In lite mode, do not call task(type="gen_sql", ...) — the mode selection already declared no subagent.
In deep mode, do not call task(type="gen_sql", ...) before confirming gold_sql actually runs.
In deep mode, do not open a new gen_sql session for retries — always pass the previous round's session_id.
Do not write SQL on behalf of the user's question — that's the subagent's job (deep mode). Your role is orchestrator and knowledge curator.
Do not put gold SQL into ./knowledge/*.md. Knowledge is atomic facts mined from the gap, not the answer itself.
Do not write derivative facts — anything that mechanically composes from other facts is dropped.

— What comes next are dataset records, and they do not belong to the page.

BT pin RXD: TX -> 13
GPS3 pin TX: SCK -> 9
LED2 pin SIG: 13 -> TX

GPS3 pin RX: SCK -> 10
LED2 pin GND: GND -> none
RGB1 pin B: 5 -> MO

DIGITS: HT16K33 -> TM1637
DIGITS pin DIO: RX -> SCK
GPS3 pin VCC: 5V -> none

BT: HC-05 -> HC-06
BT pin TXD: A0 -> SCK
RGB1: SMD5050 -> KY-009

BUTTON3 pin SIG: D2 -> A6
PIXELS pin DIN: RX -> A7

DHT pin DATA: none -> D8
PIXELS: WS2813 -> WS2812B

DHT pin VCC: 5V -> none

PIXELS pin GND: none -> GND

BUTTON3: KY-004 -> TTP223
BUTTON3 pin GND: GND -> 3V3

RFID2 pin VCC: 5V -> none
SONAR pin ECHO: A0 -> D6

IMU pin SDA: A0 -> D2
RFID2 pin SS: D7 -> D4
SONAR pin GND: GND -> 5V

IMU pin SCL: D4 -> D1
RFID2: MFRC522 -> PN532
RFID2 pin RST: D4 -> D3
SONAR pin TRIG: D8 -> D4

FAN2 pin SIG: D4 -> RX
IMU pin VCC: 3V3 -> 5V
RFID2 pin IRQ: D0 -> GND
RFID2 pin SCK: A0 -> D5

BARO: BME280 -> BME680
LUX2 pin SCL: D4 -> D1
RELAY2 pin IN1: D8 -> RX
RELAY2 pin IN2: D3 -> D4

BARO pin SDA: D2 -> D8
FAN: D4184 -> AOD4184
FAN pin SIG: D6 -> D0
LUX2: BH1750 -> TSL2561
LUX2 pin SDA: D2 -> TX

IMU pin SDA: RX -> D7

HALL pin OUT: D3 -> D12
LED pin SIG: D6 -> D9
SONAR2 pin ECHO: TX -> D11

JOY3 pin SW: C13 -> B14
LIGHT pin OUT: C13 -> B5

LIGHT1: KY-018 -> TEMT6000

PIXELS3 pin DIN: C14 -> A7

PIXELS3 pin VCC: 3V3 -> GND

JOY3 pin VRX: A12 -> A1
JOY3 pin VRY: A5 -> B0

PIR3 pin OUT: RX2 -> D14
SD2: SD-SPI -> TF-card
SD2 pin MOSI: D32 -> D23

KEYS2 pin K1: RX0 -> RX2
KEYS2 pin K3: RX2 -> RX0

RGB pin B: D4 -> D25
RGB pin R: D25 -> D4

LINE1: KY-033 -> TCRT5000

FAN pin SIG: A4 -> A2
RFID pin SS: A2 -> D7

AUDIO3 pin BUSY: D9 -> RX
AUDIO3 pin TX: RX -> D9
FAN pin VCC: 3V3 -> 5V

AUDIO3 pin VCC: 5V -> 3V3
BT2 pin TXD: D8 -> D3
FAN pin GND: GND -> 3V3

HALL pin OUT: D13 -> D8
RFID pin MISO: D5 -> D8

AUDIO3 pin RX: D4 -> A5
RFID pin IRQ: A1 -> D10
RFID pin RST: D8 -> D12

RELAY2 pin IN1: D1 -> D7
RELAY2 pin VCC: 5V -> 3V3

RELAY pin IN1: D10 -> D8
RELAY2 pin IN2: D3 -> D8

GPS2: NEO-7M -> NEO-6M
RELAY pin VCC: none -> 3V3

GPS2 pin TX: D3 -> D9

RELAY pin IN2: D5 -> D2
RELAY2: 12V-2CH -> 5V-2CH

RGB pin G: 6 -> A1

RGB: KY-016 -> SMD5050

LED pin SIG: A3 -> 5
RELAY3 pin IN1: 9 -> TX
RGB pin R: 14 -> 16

Do not write Derived from / Why it matters / When it applies label fields; do not include any question text in the files.
Do not attach a SQL example to every fact — only when the one-sentence statement cannot remove ambiguity by itself.
When an existing domain can plausibly cover the topic, do not create a new file. Reuse + slightly extending the intro is almost always right.
Do not resolve fact conflicts silently. Conflicts must go through ask_user — the user decides replace / coexist / scope-gate.
Do not insert --- separators between facts.
Do not give rules generic names (### Rule 1, ### Note). The one-sentence rule itself is the heading.
Topic heading depth must not exceed ####. Deeper means the domain was sliced wrong — fold the levels or split the file.
A single-fact topic must not be its own ## — merge it into a wider topic.